START Supplied material
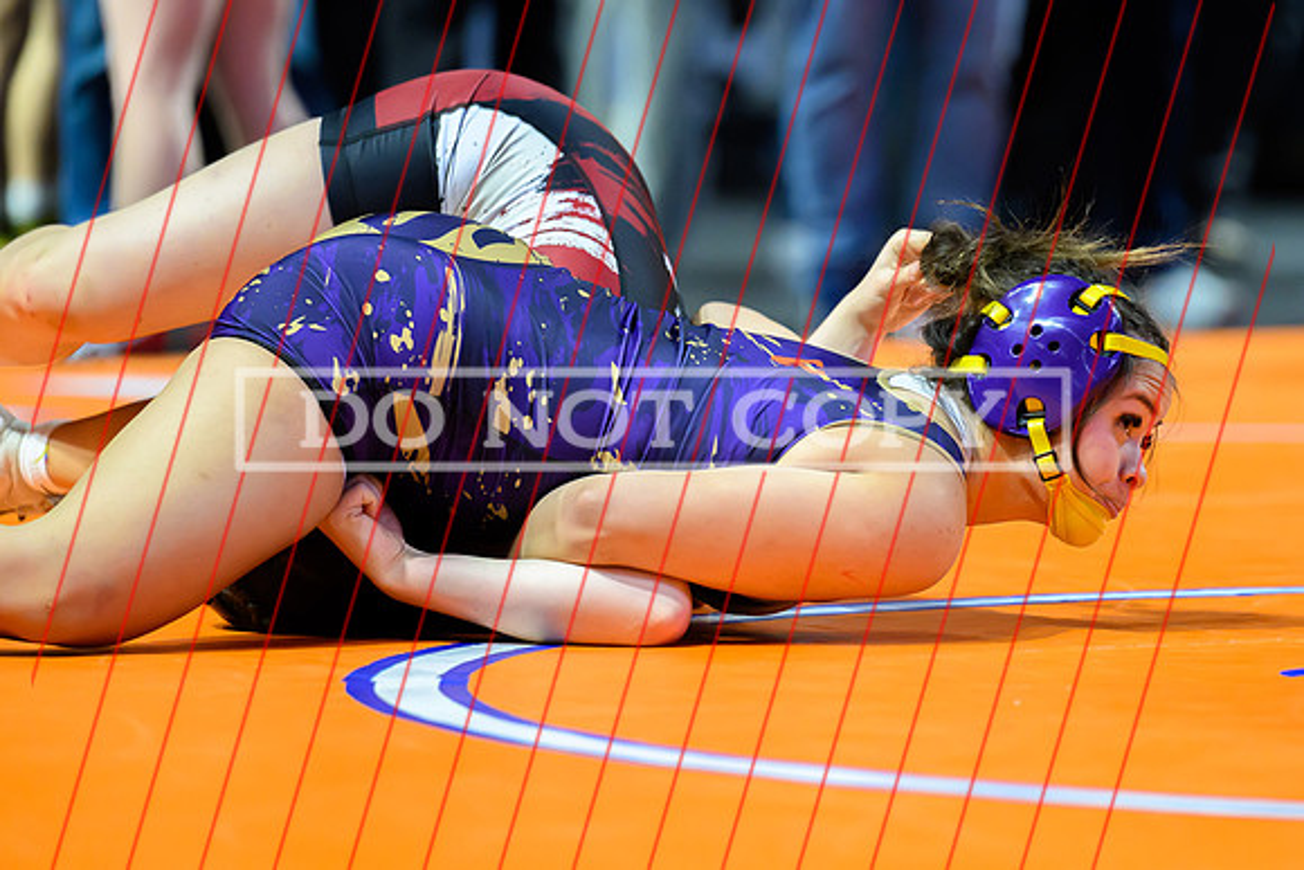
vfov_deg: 4.5
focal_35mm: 305
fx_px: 11054
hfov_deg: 6.7
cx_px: 879
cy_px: 451
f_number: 2.8
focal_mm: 200
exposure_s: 1/640
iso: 4000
END Supplied material
Your task → Each record above needs to be copied exactly, with images left out.

Response →
vfov_deg: 4.5
focal_35mm: 305
fx_px: 11054
hfov_deg: 6.7
cx_px: 879
cy_px: 451
f_number: 2.8
focal_mm: 200
exposure_s: 1/640
iso: 4000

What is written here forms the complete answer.